● **ARBEITSANWEISUNG**: Suchen Sie in den folgenden Zeilen jede Stelle auf, an der die Zeichenfolge "tercih" vorkommt, und schreiben Sie jede dieser Zeilen vollständig ab.

[DATEN ZUR AUFGABE]

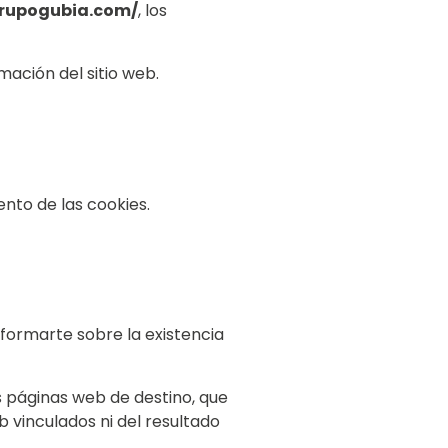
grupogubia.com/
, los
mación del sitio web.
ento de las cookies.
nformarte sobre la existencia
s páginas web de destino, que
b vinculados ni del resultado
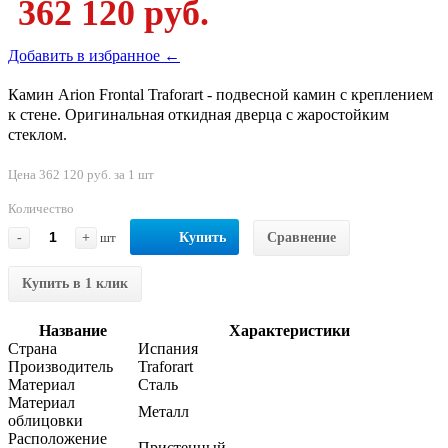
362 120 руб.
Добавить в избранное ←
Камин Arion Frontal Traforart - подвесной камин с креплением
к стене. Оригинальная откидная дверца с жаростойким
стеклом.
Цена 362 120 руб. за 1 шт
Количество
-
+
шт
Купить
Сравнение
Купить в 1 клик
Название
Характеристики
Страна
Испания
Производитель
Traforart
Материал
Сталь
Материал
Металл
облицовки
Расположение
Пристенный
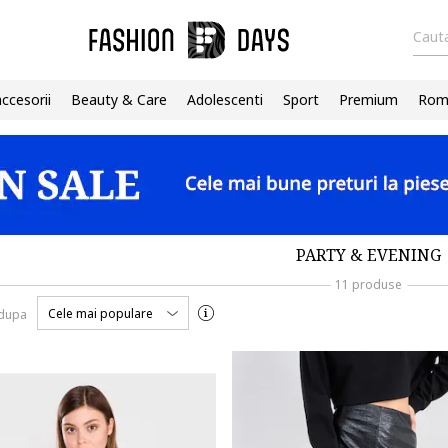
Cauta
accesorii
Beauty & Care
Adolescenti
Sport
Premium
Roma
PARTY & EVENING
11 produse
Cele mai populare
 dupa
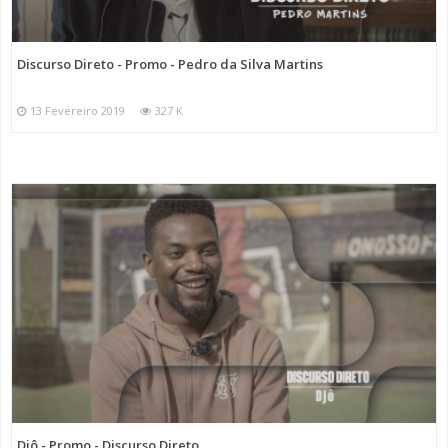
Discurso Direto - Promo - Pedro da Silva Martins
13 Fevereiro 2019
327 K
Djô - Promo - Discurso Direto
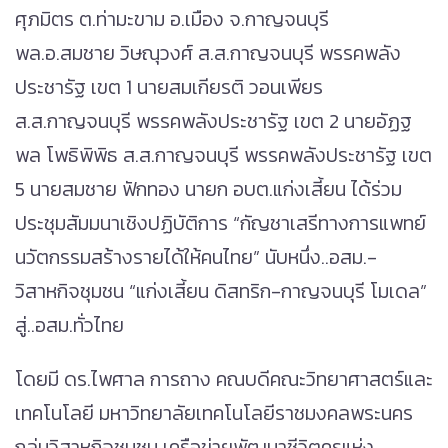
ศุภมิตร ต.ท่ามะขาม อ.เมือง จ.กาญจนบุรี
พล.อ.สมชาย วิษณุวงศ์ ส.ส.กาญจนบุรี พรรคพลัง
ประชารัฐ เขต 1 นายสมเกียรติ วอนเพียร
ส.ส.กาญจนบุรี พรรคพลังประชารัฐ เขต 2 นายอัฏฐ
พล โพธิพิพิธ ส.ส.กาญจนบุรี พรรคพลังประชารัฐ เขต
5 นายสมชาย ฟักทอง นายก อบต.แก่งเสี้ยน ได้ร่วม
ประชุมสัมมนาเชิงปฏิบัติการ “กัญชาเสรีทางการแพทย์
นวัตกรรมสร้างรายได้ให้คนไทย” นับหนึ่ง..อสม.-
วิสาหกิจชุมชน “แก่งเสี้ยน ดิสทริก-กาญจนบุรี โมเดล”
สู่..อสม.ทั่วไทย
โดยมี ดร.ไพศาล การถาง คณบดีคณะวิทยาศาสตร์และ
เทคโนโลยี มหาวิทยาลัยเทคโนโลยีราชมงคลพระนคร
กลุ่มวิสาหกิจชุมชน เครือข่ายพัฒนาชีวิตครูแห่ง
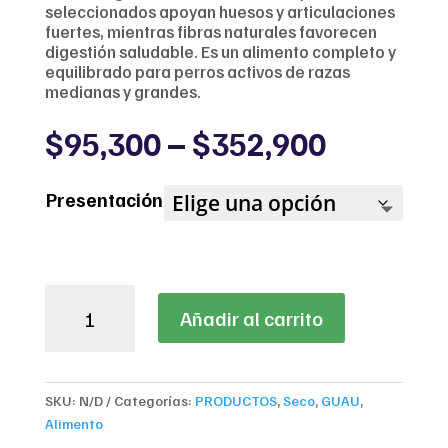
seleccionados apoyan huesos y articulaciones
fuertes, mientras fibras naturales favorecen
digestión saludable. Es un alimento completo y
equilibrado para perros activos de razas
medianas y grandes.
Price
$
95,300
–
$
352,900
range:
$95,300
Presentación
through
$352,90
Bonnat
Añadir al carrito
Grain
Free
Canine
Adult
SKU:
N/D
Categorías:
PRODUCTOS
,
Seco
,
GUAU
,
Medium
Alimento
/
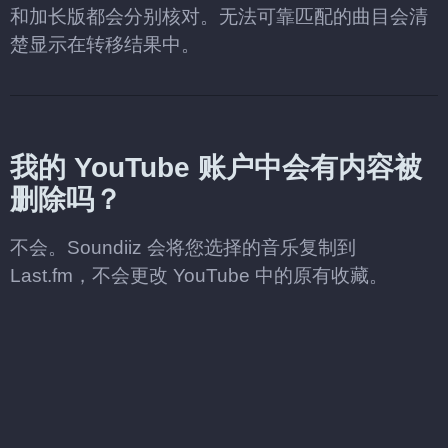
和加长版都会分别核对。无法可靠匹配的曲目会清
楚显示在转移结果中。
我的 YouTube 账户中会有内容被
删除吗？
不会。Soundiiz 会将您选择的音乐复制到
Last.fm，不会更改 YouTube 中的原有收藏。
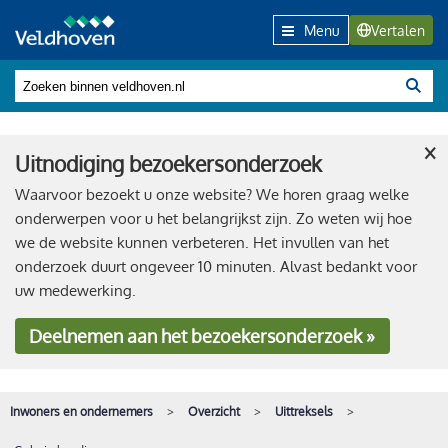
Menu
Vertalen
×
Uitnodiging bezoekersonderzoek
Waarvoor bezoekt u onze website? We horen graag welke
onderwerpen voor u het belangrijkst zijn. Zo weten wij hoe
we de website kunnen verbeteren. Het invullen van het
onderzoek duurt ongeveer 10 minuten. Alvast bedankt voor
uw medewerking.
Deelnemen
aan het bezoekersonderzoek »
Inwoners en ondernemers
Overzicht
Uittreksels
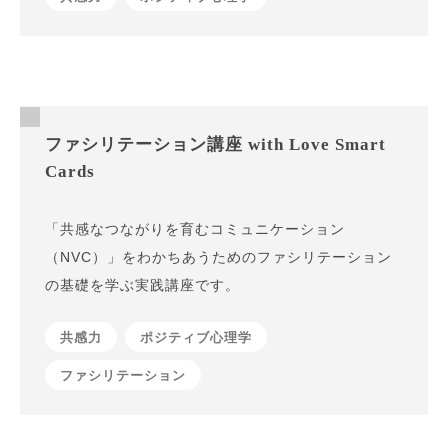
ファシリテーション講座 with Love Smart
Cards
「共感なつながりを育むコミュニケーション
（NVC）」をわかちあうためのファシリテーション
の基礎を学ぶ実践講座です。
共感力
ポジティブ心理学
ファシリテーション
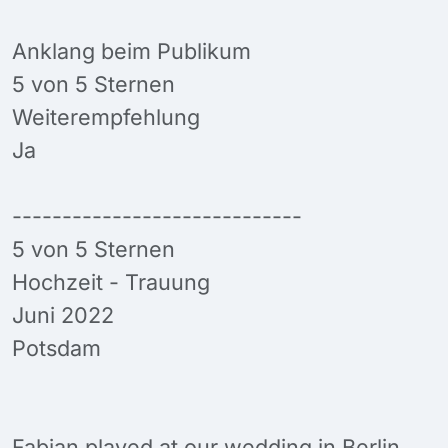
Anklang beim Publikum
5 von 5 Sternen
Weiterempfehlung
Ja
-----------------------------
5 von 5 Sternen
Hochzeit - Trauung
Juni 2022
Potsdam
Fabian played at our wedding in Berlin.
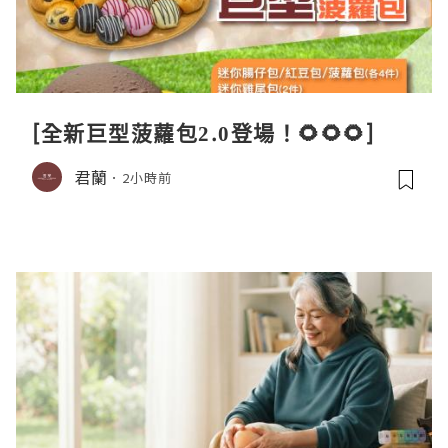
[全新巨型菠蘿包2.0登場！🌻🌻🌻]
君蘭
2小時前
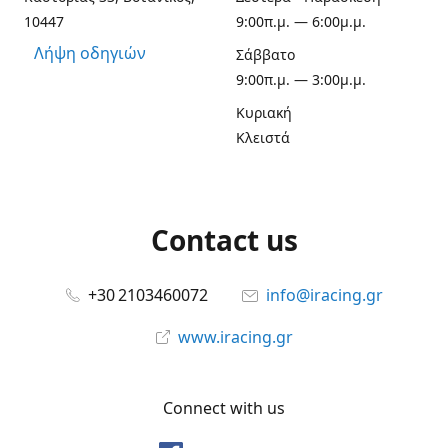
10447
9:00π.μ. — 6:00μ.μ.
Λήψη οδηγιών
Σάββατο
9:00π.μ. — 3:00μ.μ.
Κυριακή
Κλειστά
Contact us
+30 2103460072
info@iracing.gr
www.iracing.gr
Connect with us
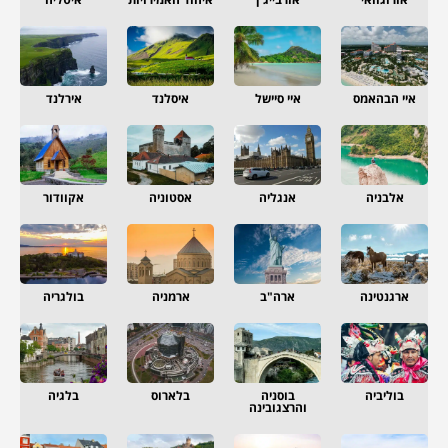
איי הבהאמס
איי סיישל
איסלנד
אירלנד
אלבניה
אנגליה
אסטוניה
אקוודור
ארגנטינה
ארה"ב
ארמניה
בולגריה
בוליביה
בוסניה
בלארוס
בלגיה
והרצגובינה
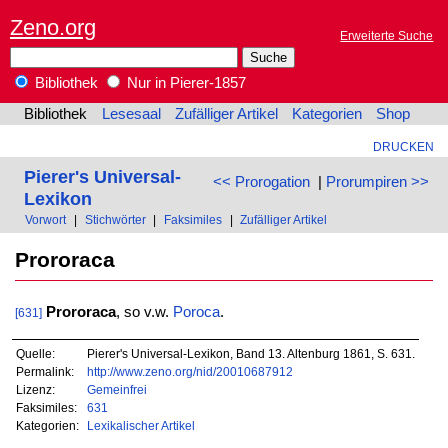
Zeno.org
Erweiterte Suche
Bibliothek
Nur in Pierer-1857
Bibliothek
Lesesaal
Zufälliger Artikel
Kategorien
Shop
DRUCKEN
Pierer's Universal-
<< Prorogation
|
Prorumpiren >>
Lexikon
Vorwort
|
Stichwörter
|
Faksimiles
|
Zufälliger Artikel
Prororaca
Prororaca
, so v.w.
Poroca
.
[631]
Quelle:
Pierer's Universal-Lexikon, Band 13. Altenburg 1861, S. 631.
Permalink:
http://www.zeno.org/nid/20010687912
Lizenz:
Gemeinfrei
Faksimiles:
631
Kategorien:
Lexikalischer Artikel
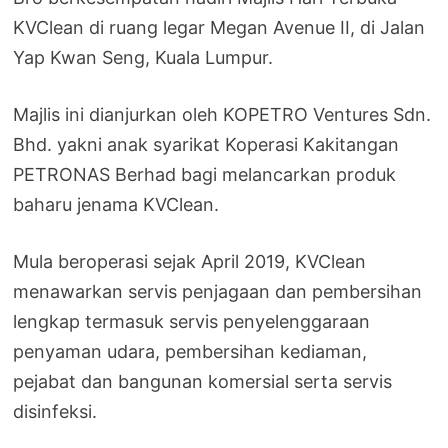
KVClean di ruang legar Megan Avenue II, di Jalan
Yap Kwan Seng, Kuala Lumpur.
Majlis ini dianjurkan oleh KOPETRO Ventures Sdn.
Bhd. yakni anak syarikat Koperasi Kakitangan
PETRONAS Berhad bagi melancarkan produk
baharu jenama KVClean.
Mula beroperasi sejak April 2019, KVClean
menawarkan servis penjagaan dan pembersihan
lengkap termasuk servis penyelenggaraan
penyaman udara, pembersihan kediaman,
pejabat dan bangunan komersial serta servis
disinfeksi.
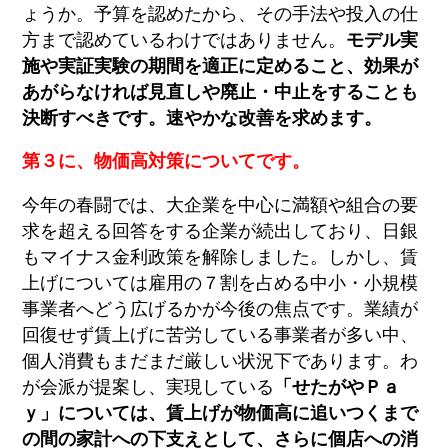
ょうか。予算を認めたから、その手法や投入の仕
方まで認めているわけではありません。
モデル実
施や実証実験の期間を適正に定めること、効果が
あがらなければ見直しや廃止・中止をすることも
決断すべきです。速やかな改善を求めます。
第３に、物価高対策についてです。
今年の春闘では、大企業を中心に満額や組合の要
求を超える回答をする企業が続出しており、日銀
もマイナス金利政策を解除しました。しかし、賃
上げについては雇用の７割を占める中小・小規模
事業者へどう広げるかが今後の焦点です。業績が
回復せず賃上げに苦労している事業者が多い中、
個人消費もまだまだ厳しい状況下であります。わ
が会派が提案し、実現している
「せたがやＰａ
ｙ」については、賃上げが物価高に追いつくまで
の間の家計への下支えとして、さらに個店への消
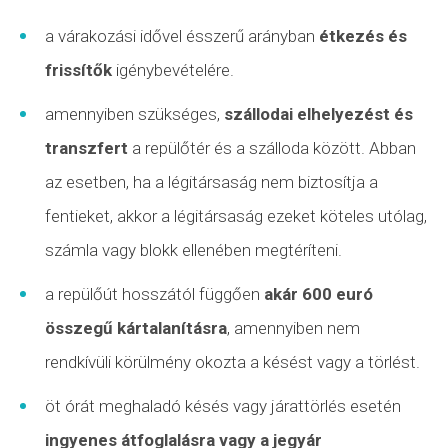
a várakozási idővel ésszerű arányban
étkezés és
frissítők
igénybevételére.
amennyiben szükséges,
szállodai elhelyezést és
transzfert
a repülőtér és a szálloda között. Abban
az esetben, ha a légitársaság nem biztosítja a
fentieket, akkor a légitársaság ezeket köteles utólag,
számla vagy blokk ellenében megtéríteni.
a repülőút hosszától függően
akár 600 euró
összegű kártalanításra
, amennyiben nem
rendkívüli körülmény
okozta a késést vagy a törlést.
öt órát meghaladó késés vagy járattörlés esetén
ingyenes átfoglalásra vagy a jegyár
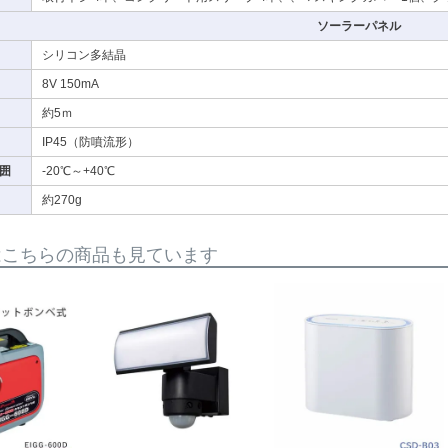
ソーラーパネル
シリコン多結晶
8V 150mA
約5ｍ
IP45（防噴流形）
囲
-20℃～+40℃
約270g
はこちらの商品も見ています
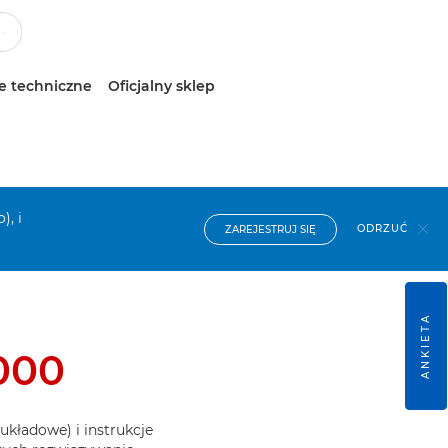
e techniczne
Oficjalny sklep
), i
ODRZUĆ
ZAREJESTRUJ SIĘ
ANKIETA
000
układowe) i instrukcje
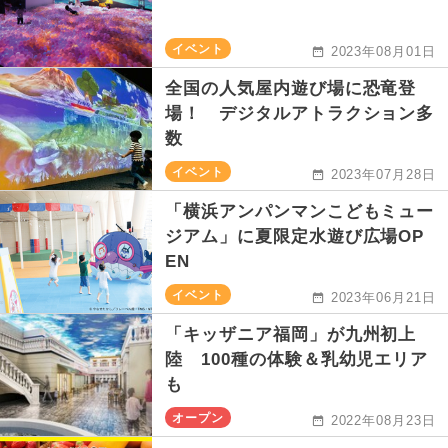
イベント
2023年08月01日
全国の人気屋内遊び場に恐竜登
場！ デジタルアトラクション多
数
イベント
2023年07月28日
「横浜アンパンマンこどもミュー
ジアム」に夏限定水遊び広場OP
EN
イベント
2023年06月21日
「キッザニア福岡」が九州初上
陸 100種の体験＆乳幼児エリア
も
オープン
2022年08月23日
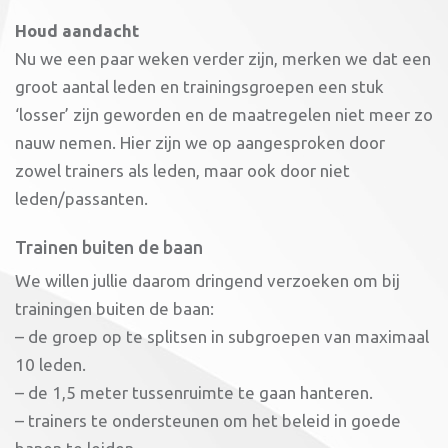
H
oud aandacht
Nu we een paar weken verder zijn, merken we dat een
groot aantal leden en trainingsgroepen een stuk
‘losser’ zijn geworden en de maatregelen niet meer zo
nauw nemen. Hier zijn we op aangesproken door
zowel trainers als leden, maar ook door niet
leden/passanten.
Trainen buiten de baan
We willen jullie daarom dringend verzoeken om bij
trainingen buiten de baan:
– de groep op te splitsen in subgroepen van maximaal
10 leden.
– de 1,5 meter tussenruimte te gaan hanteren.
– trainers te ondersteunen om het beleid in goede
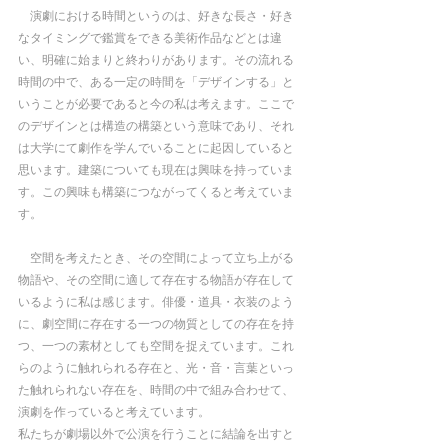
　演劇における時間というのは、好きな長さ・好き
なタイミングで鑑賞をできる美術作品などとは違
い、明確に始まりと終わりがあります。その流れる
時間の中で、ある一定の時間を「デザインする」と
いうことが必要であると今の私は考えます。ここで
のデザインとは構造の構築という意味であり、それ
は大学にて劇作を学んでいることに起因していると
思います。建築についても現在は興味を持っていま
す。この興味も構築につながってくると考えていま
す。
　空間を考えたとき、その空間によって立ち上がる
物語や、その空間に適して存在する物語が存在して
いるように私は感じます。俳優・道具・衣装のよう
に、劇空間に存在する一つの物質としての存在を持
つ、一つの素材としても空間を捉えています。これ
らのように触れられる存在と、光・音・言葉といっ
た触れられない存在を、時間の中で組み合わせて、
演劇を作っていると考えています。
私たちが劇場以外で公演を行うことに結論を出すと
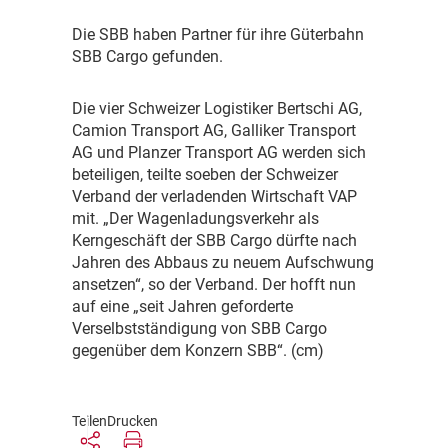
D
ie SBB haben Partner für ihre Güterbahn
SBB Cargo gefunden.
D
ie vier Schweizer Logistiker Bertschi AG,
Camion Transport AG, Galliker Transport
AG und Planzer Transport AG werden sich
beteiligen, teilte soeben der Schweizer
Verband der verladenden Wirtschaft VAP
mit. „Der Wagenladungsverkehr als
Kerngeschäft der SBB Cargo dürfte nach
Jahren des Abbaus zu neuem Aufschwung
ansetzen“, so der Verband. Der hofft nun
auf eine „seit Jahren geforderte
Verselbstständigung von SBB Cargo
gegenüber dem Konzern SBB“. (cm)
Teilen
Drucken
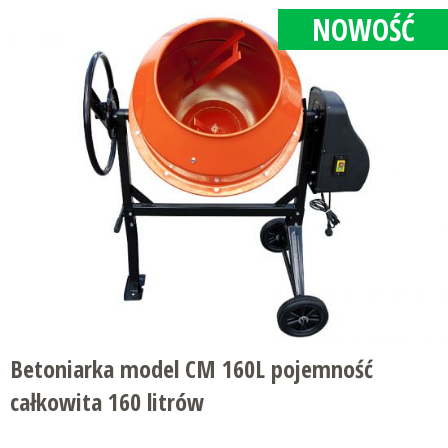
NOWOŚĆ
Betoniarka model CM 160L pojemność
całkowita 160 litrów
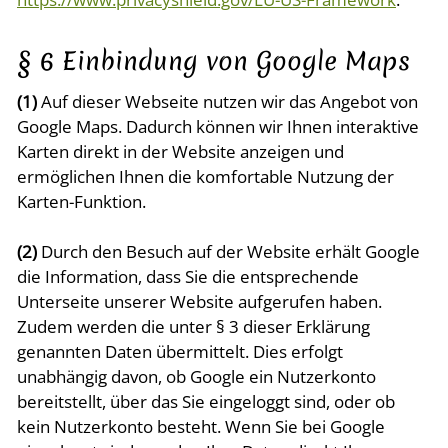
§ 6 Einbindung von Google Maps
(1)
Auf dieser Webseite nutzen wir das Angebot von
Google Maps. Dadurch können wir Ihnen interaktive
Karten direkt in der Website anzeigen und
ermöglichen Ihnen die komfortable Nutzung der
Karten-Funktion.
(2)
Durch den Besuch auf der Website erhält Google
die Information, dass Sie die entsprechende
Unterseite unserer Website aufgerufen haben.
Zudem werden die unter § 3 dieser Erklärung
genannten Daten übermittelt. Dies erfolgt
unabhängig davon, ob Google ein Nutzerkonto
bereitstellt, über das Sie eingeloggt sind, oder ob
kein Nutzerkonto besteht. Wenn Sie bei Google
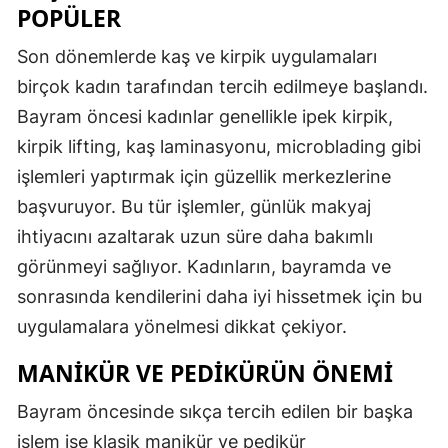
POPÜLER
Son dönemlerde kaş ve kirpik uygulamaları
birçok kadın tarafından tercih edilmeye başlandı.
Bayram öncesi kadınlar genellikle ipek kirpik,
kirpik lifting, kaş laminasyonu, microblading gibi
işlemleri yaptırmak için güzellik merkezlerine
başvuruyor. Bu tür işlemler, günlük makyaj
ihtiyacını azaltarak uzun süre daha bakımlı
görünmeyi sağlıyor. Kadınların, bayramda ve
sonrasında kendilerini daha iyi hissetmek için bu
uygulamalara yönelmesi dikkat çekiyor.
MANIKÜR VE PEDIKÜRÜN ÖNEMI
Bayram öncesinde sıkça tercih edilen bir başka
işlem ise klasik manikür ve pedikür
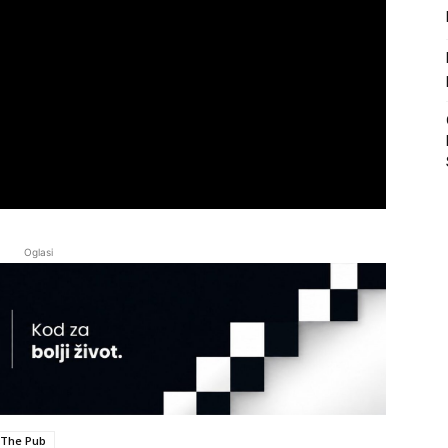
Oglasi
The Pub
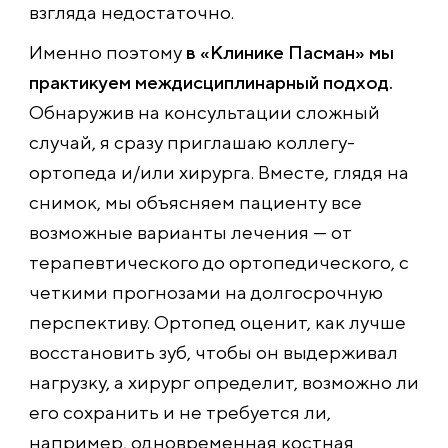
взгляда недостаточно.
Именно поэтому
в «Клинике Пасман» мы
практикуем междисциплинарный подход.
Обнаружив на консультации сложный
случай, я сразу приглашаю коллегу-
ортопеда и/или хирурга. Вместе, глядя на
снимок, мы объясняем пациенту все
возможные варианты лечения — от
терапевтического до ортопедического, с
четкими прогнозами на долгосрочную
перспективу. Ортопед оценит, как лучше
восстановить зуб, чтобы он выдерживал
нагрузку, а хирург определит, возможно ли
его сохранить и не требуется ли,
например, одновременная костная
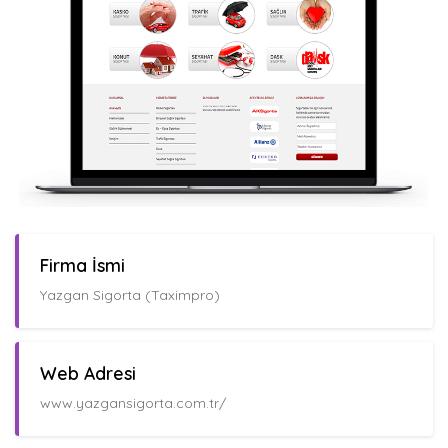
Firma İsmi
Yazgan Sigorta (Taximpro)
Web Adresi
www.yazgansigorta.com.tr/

[/DATEN ZUR AUFGABE]

● **ERGEBNIS DER AUFGABE**:
birçok kadın tarafından tercih edilmeye başlandı.
Bayram öncesinde sıkça tercih edilen bir başka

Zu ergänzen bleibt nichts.